_Fragmento proporcionado:_
El Organismo de Loterías y Apuestas del Estado celebró ayer un sorteo ordinario en honor del bicentenario de la villa de Santa Cruz que, para las doscientas personas que acudieron ayer al teatro Guimerá, tuvo sabor al de Navidad.

En el patio de butacas, donde estaba la subdelegada del Gobierno, Pilar Merino, franqueada por la omnipresente Cristina Tavío, se seguía cada movimiento de los pequeños. Incluso, hasta muchas señoras se vistieron de largo para la ocasión.

Mientras para los chicharreros el sorteo de ayer fue un hecho excepcional, para los diez niños del colegio San Ildefonso que se desplazaron desde Madrid a Santa Cruz el jueves fue una actividad extraescolar: un viaje más de los que suelen hacer una vez al mes y que los lleva por la geografía nacional.

Wendy, Mónica, Perla, Natalia, Vanesa, Daniela, Karina, Jorge, Bryan y Mohamed Ammour fueron los pequeños madrileños que fueron cantando los números, en una tarde de capicúas: 606, 272, 6776 y 8778.

El sorteo supuso un alto a los preparativos que ya comenzaron hace semanas en Madrid, bajo la tutela de Pedro Vázquez, de cara al extraordinario de Navidad. De los 10 que estuvieron ayer en el Guimerá, cinco se estrenarán en estas lides el próximo día 22.

[Datos almacenados]
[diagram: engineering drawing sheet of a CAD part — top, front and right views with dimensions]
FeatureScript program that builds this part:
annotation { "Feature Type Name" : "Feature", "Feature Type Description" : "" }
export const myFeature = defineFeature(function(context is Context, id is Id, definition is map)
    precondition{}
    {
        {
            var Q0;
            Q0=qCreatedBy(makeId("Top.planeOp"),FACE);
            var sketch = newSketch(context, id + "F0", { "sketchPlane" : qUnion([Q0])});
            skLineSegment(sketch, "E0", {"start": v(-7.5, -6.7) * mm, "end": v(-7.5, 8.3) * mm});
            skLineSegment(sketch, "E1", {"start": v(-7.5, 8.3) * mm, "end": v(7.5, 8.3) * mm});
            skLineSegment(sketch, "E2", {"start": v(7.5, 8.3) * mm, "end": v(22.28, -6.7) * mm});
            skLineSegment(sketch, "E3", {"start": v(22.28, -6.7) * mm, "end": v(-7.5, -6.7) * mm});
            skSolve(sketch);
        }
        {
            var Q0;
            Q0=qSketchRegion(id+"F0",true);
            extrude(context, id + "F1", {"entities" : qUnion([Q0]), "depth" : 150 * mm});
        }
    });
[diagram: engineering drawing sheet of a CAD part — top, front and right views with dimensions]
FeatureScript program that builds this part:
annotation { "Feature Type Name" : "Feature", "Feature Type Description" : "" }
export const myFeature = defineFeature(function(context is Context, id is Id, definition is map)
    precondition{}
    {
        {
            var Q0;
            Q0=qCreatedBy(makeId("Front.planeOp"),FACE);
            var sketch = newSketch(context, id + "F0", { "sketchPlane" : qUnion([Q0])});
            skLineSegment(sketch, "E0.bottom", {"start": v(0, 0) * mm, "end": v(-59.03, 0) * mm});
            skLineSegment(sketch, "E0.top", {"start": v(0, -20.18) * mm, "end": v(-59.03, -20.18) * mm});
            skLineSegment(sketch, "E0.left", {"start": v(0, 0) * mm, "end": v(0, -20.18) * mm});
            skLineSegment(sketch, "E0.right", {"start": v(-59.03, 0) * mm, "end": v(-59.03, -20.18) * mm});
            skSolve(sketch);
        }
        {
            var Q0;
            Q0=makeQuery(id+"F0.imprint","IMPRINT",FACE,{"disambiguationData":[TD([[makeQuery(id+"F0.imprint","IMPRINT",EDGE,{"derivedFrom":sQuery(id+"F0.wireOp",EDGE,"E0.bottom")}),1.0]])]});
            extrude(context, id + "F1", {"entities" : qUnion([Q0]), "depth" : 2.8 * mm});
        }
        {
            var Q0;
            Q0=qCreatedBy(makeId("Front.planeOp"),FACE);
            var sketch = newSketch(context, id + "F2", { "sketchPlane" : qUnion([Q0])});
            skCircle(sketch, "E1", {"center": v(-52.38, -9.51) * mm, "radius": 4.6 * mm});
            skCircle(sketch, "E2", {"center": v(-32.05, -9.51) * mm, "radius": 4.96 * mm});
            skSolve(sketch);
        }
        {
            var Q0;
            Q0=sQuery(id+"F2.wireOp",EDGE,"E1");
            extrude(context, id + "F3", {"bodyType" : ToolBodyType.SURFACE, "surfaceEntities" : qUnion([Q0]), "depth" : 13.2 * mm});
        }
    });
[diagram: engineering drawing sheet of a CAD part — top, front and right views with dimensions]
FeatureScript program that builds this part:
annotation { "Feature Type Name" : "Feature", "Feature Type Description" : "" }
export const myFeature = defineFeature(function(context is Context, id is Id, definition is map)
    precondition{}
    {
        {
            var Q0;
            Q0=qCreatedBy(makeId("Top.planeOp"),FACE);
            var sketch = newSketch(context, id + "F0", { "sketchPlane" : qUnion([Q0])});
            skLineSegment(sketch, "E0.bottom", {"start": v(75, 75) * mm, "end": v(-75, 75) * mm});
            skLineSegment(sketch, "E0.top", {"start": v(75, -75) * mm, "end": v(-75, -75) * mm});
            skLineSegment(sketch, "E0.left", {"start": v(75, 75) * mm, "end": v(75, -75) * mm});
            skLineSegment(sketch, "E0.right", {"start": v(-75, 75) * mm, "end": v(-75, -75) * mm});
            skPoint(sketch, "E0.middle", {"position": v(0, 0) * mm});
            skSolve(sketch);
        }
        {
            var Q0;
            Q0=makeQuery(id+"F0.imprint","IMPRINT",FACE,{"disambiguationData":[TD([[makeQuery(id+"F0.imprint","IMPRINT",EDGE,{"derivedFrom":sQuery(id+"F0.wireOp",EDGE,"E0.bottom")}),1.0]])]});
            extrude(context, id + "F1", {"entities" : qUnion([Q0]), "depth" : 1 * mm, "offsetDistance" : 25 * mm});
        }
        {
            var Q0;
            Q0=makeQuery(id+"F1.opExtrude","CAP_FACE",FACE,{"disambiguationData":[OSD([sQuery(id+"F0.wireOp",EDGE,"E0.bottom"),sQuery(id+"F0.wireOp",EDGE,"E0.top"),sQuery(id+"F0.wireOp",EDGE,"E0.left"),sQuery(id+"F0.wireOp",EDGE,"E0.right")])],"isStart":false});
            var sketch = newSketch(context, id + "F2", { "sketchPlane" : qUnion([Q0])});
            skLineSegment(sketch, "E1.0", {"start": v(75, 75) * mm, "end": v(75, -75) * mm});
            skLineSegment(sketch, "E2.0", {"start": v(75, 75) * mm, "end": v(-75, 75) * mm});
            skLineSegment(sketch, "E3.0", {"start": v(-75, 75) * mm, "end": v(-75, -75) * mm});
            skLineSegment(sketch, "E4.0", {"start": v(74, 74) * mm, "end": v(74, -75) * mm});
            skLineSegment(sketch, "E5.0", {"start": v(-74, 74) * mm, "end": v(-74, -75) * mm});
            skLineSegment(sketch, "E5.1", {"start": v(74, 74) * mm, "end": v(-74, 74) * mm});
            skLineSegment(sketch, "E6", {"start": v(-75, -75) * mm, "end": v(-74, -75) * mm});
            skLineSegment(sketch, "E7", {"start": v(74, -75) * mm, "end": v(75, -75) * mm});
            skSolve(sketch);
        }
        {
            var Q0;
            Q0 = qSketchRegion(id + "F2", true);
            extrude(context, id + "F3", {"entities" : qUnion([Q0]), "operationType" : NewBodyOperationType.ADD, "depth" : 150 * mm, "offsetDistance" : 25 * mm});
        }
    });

_Acciones requeridas:_
1: Indica si cada afirmación concuerda con el texto sobre el sorteo en el teatro Guimerá. Responde sí o no y cita literalmente las palabras decisivas: (a) los niños del colegio San Ildefonso llegaron desde Madrid a Santa Cruz el jueves; (b) al teatro acudieron quinientas personas; (c) los preparativos para el extraordinario de Navidad están bajo la tutela de Pedro Vázquez.
2: Escribe la continuación del texto sobre el sorteo en el teatro Guimerá a partir de su última oración.

_Respuestas a tareas:_
1:
(a) Sí: "se desplazaron desde Madrid a Santa Cruz el jueves".
(b) No: "para las doscientas personas que acudieron ayer al teatro Guimerá".
(c) Sí: "bajo la tutela de Pedro Vázquez, de cara al extraordinario de Navidad".

2:
La disciplina de los pequeños quedó de manifiesto desde el primer momento que hicieron su aparición. Parecían contener la respiración. Mientras dos niñas pasaban entre el público empuñando un mecanismo que invitaban a accionar a los presentes y permitía parar el bombo, arriba los niños seguían las señas que su compañera Mónica les hacía. Con su tímido índice, marcaba el orden. Primero extraían la bola, luego la enseñaban para que prepararan el cartón, la mostraban a la mesa y, cuando el dedo apuntaba al aire, cantaban de izquierda a derecha.

Aunque el acento del premio era peninsular, pues los niños de San Ildefonso eran los que entonaban la melodía del azar, la cara era canaria, gracias a la colaboración de Yurena, Davinia, Iraya, Aránzazu, Laura, Jénnifer, Yéssica y Silvia. Ataviadas con trajes típicos, fueron levantando los cartones que, como si de un puzzle se tratara, formaba los números afortunados.

El "gordo" de Santa Cruz llegó gracias a la mano inocente de Pilar Merino, que accionó el mecanismo y que hizo viajar el premio hasta las administraciones 3 de Figueras (Girona), 8 de Murcia, y 1 de Villanueva del Arzobispo (Jaén). El primer premio correspondió al número 35.885. La guinda la puso Cristina Tavío, que tocó la manecilla para deparar el premio especial. La Onlae sorteó un premio benéfico entre las sociedades altruistas de Santa Cruz, que recayó en el comedor social La Milagrosa y que fue lo mejor de la visita del azar, que vino a tomar el sol en invierno, pero se marchó.